**Directions for this task:** Write out exactly the lines of the entries below from the one holding "# Using Consul as a Membership Provider" to the one holding "## Introduction to Consul", inclusive, and leave out all other lines.

-=-=-=-=-

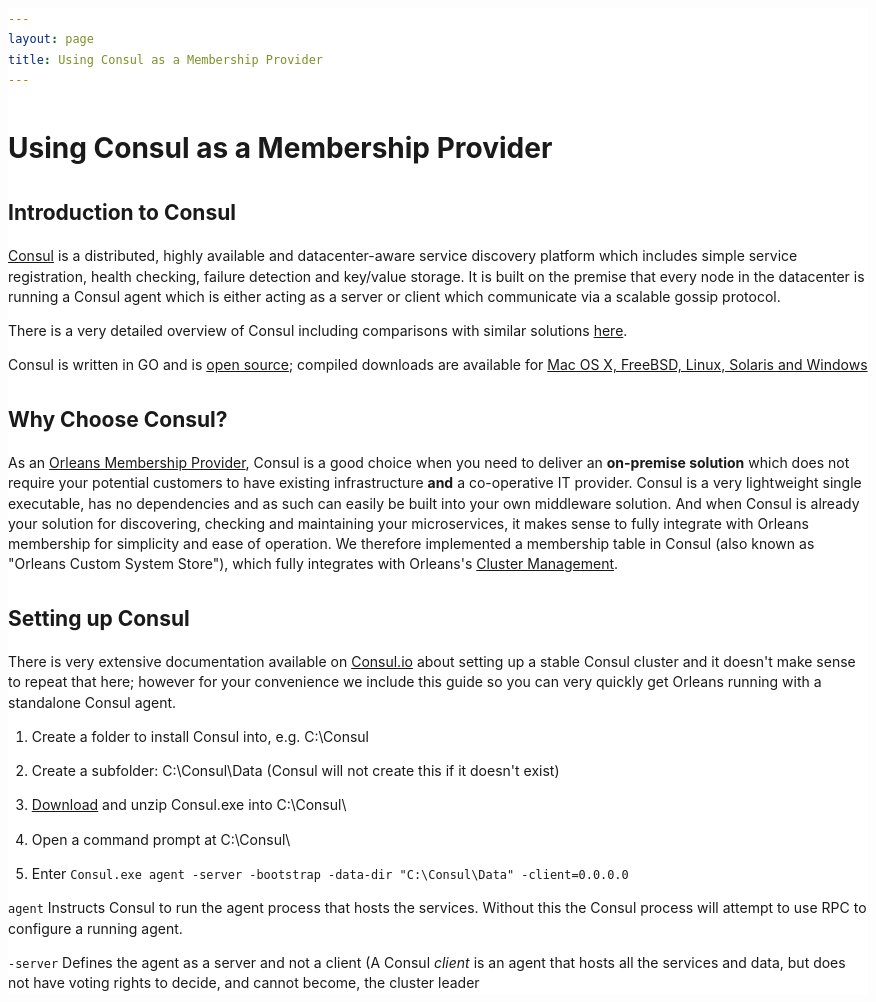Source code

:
 ```yaml
---
layout: page
title: Using Consul as a Membership Provider
---
```


# Using Consul as a Membership Provider

## Introduction to Consul
[Consul](https://www.consul.io) is a distributed, highly available and datacenter-aware service discovery platform which includes simple service registration, health checking, failure detection and key/value storage.  It is built on the premise that every node in the datacenter is running a Consul agent which is either acting as a server or client which communicate via a scalable gossip protocol.

There is a very detailed overview of Consul including comparisons with similar solutions [here](https://www.consul.io/intro/index.html).

Consul is written in GO and is [open source](https://github.com/hashicorp/consul); compiled downloads are available for [Mac OS X, FreeBSD, Linux, Solaris and Windows](https://www.consul.io/downloads.html)

## Why Choose Consul?
As an [Orleans Membership Provider](Cluster-Management.md), Consul is a good choice when you need to deliver an **on-premise solution** which does not require your potential customers to have existing infrastructure **and** a co-operative IT provider.  Consul is a very lightweight single executable, has no dependencies and as such can easily be built into your own middleware solution.  And when Consul is already your solution for discovering, checking and maintaining your microservices, it makes sense to fully integrate with Orleans membership for simplicity and ease of operation. We therefore implemented a membership table in Consul (also known as "Orleans Custom System Store"), which fully integrates with Orleans's [Cluster Management](Cluster-Management.md).

## Setting up Consul
There is very extensive documentation available on [Consul.io](https://www.consul.io) about setting up a stable Consul cluster and it doesn't make sense to repeat that here; however for your convenience we include this guide so you can very quickly get Orleans running with a standalone Consul agent.

1) Create a folder to install Consul into, e.g. C:\Consul

2) Create a subfolder: C:\Consul\Data (Consul will not create this if it doesn't exist)

3) [Download](https://www.consul.io/downloads.html) and unzip Consul.exe into C:\Consul\

4) Open a command prompt at C:\Consul\

5) Enter `Consul.exe agent -server -bootstrap -data-dir "C:\Consul\Data" -client=0.0.0.0`

`agent` Instructs Consul to run the agent process that hosts the services.  Without this the Consul process will attempt to use RPC to configure a running agent.

`-server` Defines the agent as a server and not a client (A Consul *client* is an agent that hosts all the services and data, but does not have voting rights to decide, and cannot become, the cluster leader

-=-=-=-=-

**Problem solution:**
# Using Consul as a Membership Provider

## Introduction to Consul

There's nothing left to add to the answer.